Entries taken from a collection
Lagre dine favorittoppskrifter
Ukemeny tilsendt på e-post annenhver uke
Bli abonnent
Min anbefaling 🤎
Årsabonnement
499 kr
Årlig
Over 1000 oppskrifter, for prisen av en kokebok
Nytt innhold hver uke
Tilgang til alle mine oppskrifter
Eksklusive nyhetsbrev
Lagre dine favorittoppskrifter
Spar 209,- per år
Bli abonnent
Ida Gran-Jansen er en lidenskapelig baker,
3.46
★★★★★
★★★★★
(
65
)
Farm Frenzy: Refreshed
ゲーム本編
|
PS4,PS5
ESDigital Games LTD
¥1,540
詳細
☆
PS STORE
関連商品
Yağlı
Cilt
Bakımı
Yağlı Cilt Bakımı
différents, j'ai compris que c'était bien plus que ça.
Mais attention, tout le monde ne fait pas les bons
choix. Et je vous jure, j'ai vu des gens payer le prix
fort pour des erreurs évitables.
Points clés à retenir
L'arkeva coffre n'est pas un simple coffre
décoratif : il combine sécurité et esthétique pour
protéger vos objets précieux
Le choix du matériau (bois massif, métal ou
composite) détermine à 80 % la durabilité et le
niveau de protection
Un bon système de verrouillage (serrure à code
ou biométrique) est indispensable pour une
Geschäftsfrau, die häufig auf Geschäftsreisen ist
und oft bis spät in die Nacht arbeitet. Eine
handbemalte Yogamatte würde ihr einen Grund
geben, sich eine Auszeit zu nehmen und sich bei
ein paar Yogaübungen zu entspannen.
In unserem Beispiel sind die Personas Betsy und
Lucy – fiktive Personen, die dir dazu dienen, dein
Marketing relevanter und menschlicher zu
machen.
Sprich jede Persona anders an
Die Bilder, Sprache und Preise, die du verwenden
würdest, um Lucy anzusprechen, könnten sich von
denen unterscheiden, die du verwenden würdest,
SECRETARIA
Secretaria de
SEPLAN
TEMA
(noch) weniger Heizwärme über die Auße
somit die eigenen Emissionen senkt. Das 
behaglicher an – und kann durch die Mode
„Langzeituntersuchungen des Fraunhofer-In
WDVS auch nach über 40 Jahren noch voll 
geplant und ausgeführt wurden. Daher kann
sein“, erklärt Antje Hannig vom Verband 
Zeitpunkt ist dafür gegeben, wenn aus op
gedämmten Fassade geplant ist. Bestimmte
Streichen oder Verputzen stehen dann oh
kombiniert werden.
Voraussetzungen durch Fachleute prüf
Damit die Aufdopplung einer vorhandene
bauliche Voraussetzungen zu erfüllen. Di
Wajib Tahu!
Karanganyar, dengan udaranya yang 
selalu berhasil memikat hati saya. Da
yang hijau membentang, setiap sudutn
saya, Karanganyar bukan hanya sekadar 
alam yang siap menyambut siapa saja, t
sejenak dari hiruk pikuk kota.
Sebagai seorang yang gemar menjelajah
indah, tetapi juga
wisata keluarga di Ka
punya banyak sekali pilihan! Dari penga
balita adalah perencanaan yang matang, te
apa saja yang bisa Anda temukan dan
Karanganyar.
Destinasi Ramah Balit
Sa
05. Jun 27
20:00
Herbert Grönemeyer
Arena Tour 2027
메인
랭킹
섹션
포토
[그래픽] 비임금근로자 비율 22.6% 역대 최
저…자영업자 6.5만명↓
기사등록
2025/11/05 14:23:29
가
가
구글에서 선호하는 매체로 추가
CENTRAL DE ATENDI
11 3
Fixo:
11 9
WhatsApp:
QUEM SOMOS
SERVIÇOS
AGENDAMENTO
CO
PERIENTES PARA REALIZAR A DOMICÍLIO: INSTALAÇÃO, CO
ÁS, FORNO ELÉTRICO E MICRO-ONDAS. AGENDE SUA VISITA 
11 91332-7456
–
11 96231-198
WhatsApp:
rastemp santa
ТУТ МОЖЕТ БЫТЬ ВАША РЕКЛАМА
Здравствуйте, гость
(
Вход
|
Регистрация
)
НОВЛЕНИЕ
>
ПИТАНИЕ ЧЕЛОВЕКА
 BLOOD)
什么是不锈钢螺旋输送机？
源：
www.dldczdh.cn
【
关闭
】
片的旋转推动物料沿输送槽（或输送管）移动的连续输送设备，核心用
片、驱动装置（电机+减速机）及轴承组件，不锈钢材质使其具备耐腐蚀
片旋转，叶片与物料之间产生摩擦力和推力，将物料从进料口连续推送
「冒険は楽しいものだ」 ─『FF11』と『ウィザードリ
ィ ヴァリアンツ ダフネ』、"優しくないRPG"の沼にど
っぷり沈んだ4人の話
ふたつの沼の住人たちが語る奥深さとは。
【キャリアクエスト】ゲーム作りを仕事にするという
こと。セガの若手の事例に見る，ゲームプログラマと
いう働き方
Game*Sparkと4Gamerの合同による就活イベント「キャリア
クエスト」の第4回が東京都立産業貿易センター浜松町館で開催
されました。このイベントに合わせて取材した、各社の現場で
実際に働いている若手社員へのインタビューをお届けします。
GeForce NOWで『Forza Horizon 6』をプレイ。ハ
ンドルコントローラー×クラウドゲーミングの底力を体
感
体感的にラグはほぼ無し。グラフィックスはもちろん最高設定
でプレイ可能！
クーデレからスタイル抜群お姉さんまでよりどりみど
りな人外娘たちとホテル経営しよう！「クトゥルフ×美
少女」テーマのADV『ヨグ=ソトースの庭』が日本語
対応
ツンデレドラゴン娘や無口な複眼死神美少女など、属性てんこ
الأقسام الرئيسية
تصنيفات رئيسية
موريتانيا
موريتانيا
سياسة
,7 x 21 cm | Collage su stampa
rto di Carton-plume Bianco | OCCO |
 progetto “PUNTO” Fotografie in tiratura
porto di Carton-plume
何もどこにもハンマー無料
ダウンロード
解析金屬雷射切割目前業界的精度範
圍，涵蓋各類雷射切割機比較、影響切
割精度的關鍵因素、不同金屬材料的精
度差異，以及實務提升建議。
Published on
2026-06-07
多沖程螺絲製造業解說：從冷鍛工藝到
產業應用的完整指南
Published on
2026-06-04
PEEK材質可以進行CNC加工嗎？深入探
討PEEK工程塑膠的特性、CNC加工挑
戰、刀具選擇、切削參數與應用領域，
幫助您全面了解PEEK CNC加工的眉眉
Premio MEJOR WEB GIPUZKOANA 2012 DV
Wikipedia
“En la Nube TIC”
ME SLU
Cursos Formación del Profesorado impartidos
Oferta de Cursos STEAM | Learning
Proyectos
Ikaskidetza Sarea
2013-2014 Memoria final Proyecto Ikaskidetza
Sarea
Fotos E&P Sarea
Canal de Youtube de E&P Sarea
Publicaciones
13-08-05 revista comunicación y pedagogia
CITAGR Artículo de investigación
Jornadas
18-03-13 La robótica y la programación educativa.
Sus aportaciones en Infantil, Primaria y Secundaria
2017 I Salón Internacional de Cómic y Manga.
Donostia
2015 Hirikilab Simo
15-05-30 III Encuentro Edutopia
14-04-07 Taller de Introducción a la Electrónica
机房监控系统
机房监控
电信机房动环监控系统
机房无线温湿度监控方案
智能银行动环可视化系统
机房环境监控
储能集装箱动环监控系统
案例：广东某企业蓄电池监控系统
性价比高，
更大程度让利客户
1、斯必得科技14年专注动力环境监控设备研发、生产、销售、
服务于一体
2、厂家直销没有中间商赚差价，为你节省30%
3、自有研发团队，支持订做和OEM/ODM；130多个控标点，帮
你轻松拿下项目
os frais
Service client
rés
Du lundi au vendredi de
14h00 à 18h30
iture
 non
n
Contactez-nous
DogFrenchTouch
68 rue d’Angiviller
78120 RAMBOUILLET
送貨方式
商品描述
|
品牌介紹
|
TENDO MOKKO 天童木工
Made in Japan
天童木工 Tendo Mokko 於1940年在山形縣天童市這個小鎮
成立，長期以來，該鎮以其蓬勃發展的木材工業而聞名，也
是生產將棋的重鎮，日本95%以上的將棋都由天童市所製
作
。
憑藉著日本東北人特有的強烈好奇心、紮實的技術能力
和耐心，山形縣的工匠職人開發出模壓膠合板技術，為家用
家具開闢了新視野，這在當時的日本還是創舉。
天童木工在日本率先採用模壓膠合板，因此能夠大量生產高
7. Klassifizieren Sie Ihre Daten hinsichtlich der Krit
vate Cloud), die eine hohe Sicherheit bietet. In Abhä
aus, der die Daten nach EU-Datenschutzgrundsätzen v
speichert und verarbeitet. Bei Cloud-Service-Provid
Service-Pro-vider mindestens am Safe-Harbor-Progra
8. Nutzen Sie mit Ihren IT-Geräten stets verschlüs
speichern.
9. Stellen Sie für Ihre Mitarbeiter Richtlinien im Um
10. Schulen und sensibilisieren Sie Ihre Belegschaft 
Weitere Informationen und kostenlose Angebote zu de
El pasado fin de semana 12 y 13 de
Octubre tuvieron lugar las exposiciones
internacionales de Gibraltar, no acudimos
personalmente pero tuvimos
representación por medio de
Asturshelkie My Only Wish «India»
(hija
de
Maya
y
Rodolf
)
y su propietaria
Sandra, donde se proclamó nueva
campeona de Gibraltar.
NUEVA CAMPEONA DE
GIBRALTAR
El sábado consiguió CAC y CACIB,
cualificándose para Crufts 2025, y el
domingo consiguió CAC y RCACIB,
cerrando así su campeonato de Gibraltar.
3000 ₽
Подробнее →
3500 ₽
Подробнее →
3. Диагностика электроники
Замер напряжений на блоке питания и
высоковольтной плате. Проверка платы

▶ [TASK]: Return only the number of lines in the data above that include the word "pour".

▶ [ANSWER SPACE]: 3